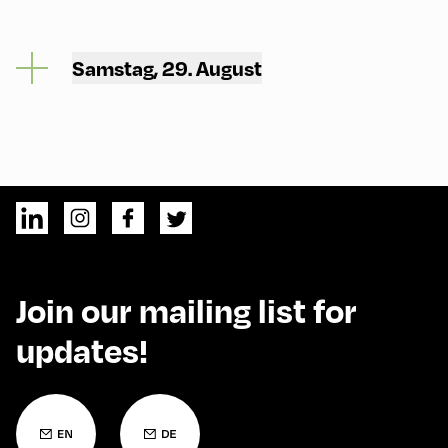
Samstag, 29. August
Join our mailing list for
updates!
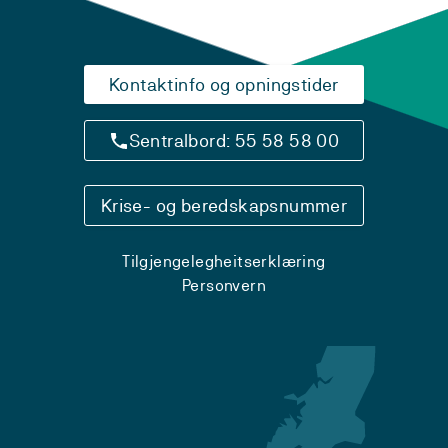
Kontaktinfo og opningstider
Sentralbord: 55 58 58 00
Krise- og beredskapsnummer
Tilgjengelegheitserklæring
Personvern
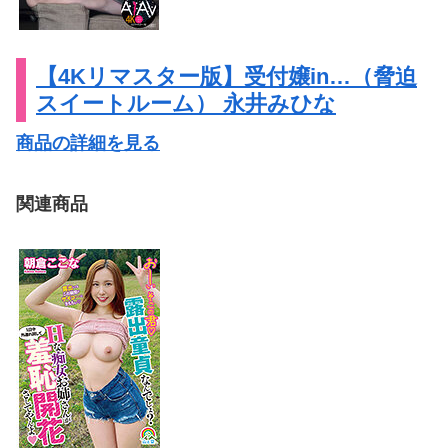
【4Kリマスター版】受付嬢in…（脅迫
スイートルーム） 永井みひな
商品の詳細を見る
関連商品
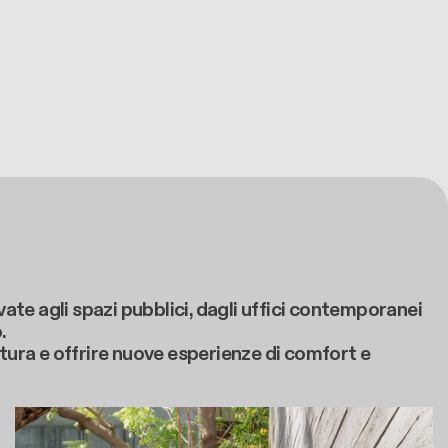
vate agli spazi pubblici, dagli uffici contemporanei
.
ttura e offrire nuove esperienze di comfort e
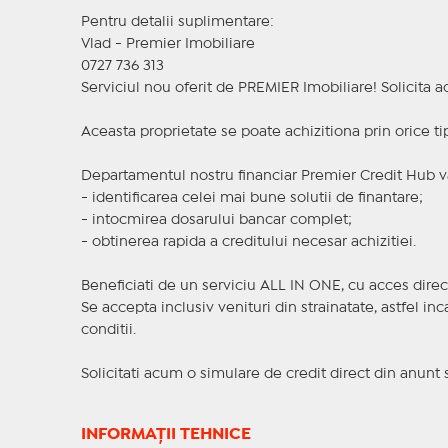
Pentru detalii suplimentare:
Vlad - Premier Imobiliare
0727 736 313
Serviciul nou oferit de PREMIER Imobiliare! Solicit
Aceasta proprietate se poate achizitiona prin orice ti
Departamentul nostru financiar Premier Credit Hub va
- identificarea celei mai bune solutii de finantare;
- intocmirea dosarului bancar complet;
- obtinerea rapida a creditului necesar achizitiei.
Beneficiati de un serviciu ALL IN ONE, cu acces direc
Se accepta inclusiv venituri din strainatate, astfel i
conditii.
Solicitati acum o simulare de credit direct din anunt 
INFORMAȚII TEHNICE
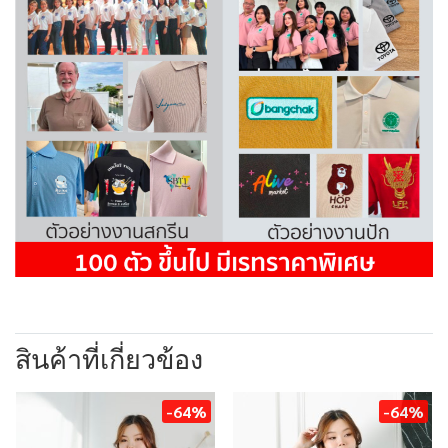
สินค้าที่เกี่ยวข้อง
-64%
-64%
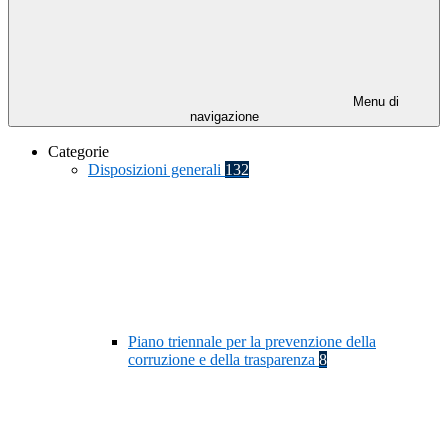
Menu di
navigazione
Categorie
Disposizioni generali
132
Piano triennale per la prevenzione della
corruzione e della trasparenza
8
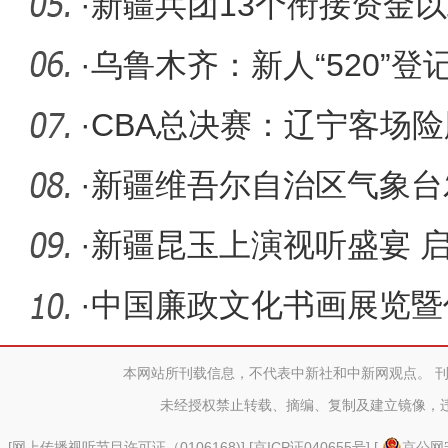
质量发展
·
新疆兵团13个衔接资金
5441万元
·
乌鲁木齐：新人“520”登
·
CBA总决赛：辽宁客场险
拿下赛
·
新疆维吾尔自治区气象台
信号
·
新疆昆玉上演视听盛宴 启动
日”序
·
中国廉政文化书画展览暨
疆伊宁市
本网站所刊载信息，不代表中新社和中新网观点。 
未经授权禁止转载、摘编、复制及建立镜像，
[
网上传播视听节目许可证（0106168)
] [
京ICP证040655号
] [
京公网安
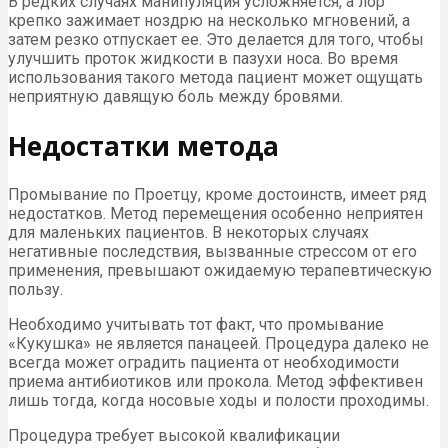
В редких случаях манипуляция усложняется, а лор
крепко зажимает ноздрю на несколько мгновений, а
затем резко отпускает ее. Это делается для того, чтобы
улучшить проток жидкости в пазухи носа. Во время
использования такого метода пациент может ощущать
неприятную давящую боль между бровями.
Недостатки метода
Промывание по Проетцу, кроме достоинств, имеет ряд
недостатков. Метод перемещения особенно неприятен
для маленьких пациентов. В некоторых случаях
негативные последствия, вызванные стрессом от его
применения, превышают ожидаемую терапевтическую
пользу.
Необходимо учитывать тот факт, что промывание
«Кукушка» не является панацеей. Процедура далеко не
всегда может оградить пациента от необходимости
приема антибиотиков или прокола. Метод эффективен
лишь тогда, когда носовые ходы и полости проходимы.
Процедура требует высокой квалификации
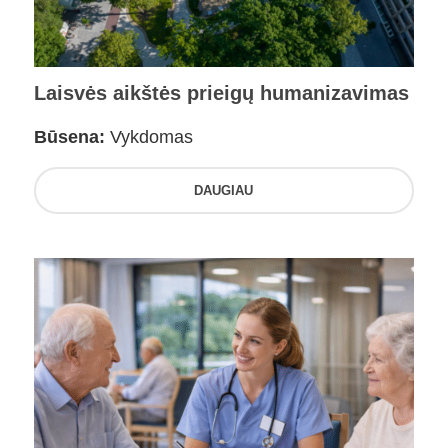
Laisvės aikštės prieigų humanizavimas
Būsena:
Vykdomas
DAUGIAU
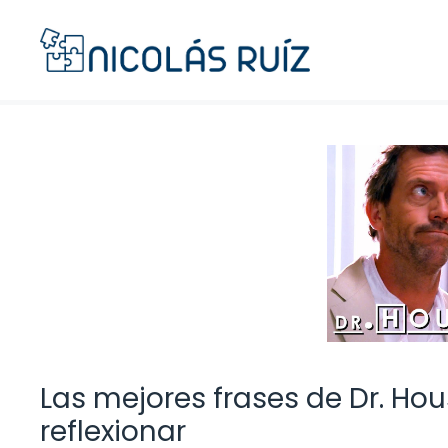
Saltar
al
contenido
Las mejores frases de Dr. Ho
reflexionar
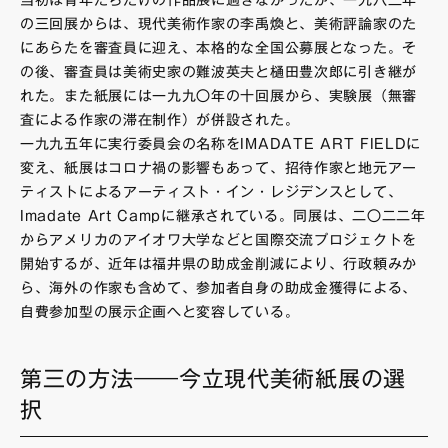
当初は青年たちだけの作品展に過ぎなかったが、一九八三年
の三回展からは、現代美術作家の李禹煥と、美術評論家のた
にあらたを審査員に迎え、本格的な全国公募展となった。そ
の後、審査員は美術史家の難波英夫と樋田豊次郎に引き継が
れた。また紙展には一九九〇年の十回展から、実験展（無審
査による作家の滞在制作）が併設された。
一九九五年に実行委員会の名称をIMADATE ART FIELDに
変え、紙展はコロナ禍の影響もあって、招待作家と地元アー
ティストによるアーティスト・イン・レジデンスとして、
Imadate Art Campに継承されている。同展は、二〇二二年
からアメリカのアイオワ大学などと国際交流プロジェクトを
開始するが、近年は福井県の助成金削減により、行政頼みか
ら、海外の作家も含めて、参加者自身の助成金獲得による、
自費参加型の展示企画へと変容している。
第三の方法――今立現代美術紙展の選
択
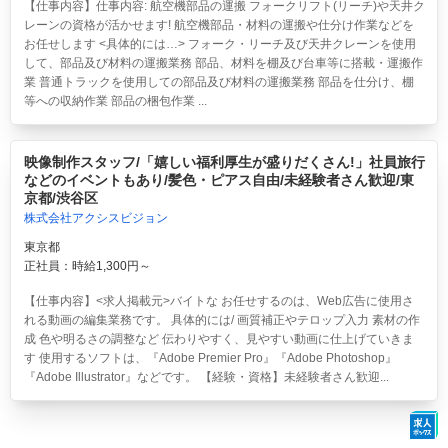
【仕事内容】仕事内容: 航空機部品の運搬 フォークリフト(リーチ)や天井ク
レーンの資格が活かせます! 航空機部品・材料の運搬や仕分け作業などを
お任せします <具体的には…> フォーク・リーチ及び天井クレーンを使用
して、部品及び材料の運搬業務 部品、材料を棚及び台車等に搭載・運搬作
業 普通トラックを使用しての部品及び材料の運搬業務 部品を仕分け、棚
等への収納作業 部品の梱包作業 ...
映像制作スタッフ/「嬉しい福利厚生が盛りだくさん!」社員旅行
などのイベントもあり/髪色・ピアス自由/未経験者さん歓迎/東
京都/渋谷区
株式会社アクシスビジョン
東京都
正社員：時給1,300円～
【仕事内容】<求人掲載元>バイトな お任せするのは、Web広告に使用さ
れる動画の編集業務です。 具体的には/ 画質補正やテロップ入力 素材の作
成 色や明るさの調整など 伝わりやすく、見やすい動画に仕上げていきま
す 使用するソフトは、『Adobe Premier Pro』『Adobe Photoshop』
『Adobe Illustrator』などです。 【経験・資格】未経験者さん歓迎...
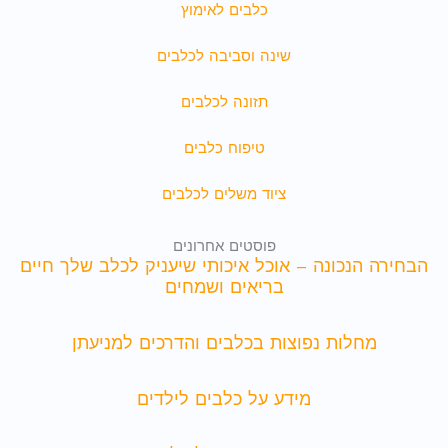
כלבים לאימוץ
שינה וסביבה לכלבים
תזונה לכלבים
טיפוח כלבים
ציוד משלים לכלבים
פוסטים אחרונים
הבחירה הנכונה – אוכל איכותי שיעניק לכלב שלך חיים
בריאים ושמחים
מחלות נפוצות בכלבים והדרכים למניעתן
מידע על כלבים לילדים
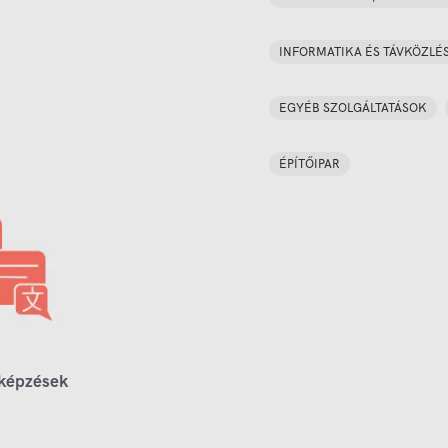
INFORMATIKA ÉS TÁVKÖZLÉ
EGYÉB SZOLGÁLTATÁSOK
ÉPÍTŐIPAR
 képzések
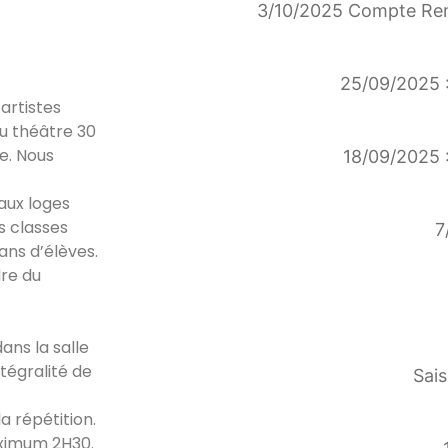
3/10/2025 Compte Ren
25/09/2025 :
artistes
au théâtre 30
e. Nous
18/09/2025 :
 aux loges
s classes
7
ans d’élèves.
dre du
ans la salle
ntégralité de
Sais
a répétition.
aximum 2H30.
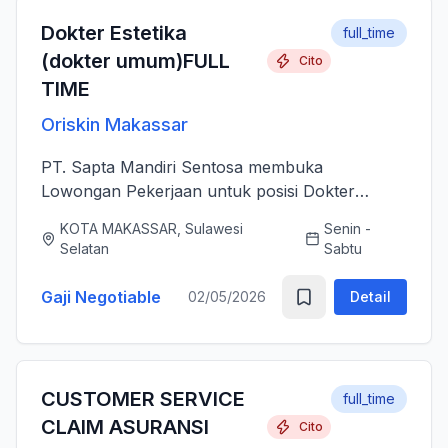
Dokter Estetika
full_time
(dokter umum)FULL
Cito
TIME
Oriskin Makassar
PT. Sapta Mandiri Sentosa membuka
Lowongan Pekerjaan untuk posisi Dokter
Estetika atau dokter umum. Anda bertanggung
KOTA MAKASSAR, Sulawesi
Senin -
jawab memberikan layanan medis estetika yang
Selatan
Sabtu
aman, profesional, dan berkualitas ti...
Gaji Negotiable
02/05/2026
Detail
CUSTOMER SERVICE
full_time
CLAIM ASURANSI
Cito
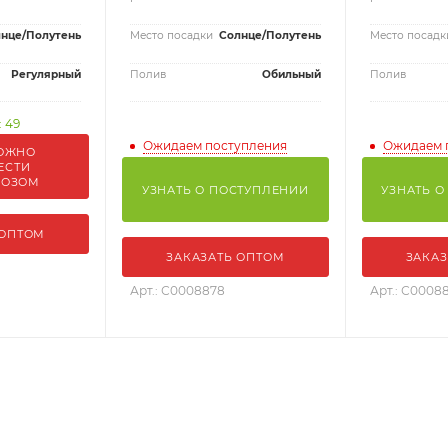
нце/Полутень
Место посадки
Солнце/Полутень
Место посадк
Регулярный
Полив
Обильный
Полив
: 49
Ожидаем поступления
Ожидаем 
ОЖНО
ЕСТИ
ВОЗОМ
УЗНАТЬ О ПОСТУПЛЕНИИ
УЗНАТЬ О
 ОПТОМ
ЗАКАЗАТЬ ОПТОМ
ЗАКАЗ
Арт.: С0008878
Арт.: С0008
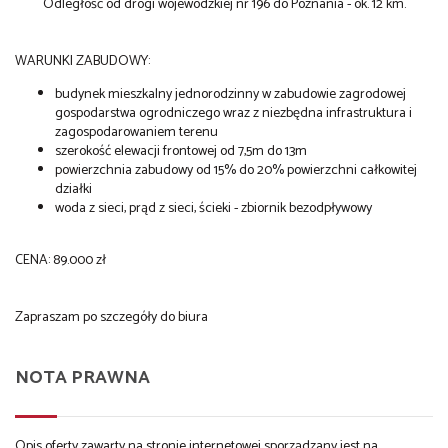
Odległość od drogi wojewódzkiej nr 196 do Poznania - ok. 12 km.
WARUNKI ZABUDOWY:
budynek mieszkalny jednorodzinny w zabudowie zagrodowej
gospodarstwa ogrodniczego wraz z niezbędna infrastruktura i
zagospodarowaniem terenu
szerokość elewacji frontowej od 7,5m do 13m
powierzchnia zabudowy od 15% do 20% powierzchni całkowitej
działki
woda z sieci, prąd z sieci, ścieki - zbiornik bezodpływowy
CENA: 89.000 zł
Zapraszam po szczegóły do biura
NOTA PRAWNA
Opis oferty zawarty na stronie internetowej sporządzany jest na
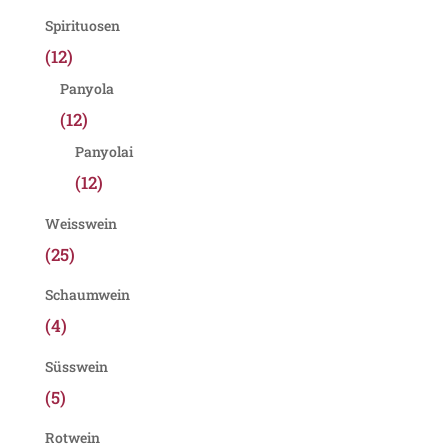
Spirituosen
(12)
Panyola
(12)
Panyolai
(12)
Weisswein
(25)
Schaumwein
(4)
Süsswein
(5)
Rotwein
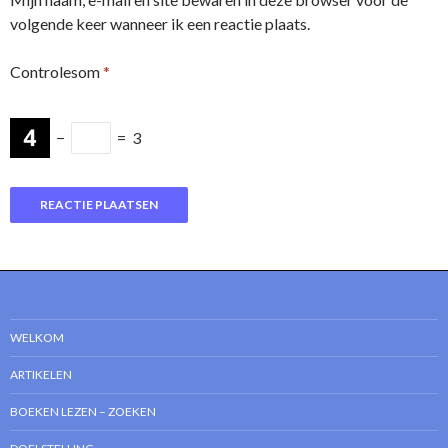
volgende keer wanneer ik een reactie plaats.
Controlesom
*
−
=
3
WELKOM
ARTIKELEN
BOEKEN LEZEN – ZOEKEN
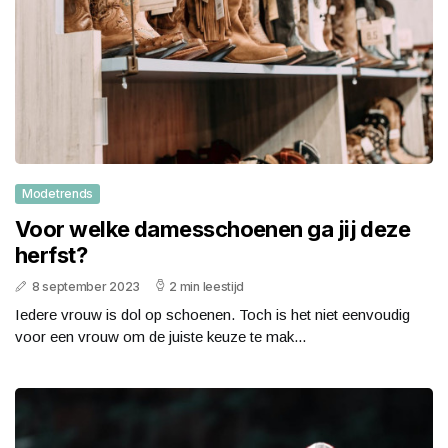
Modetrends
Voor welke damesschoenen ga jij deze
herfst?
8 september 2023
2 min leestijd
Iedere vrouw is dol op schoenen. Toch is het niet eenvoudig
voor een vrouw om de juiste keuze te mak...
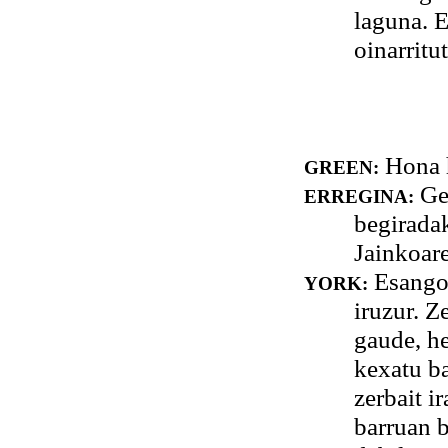
laguna. 
oinarritu
Hona 
GREEN:
Ger
ERREGINA:
begiradak
Jainkoare
Esango 
YORK:
iruzur. Z
gaude, he
kexatu ba
zerbait i
barruan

## What you need to do
Go through the data and gather every line that holds "未経験者さん歓迎".

## Task result
などのイベントもあり/髪色・ピアス自由/未経験者さん歓迎/東
『Adobe Illustrator』などです。 【経験・資格】未経験者さん歓迎...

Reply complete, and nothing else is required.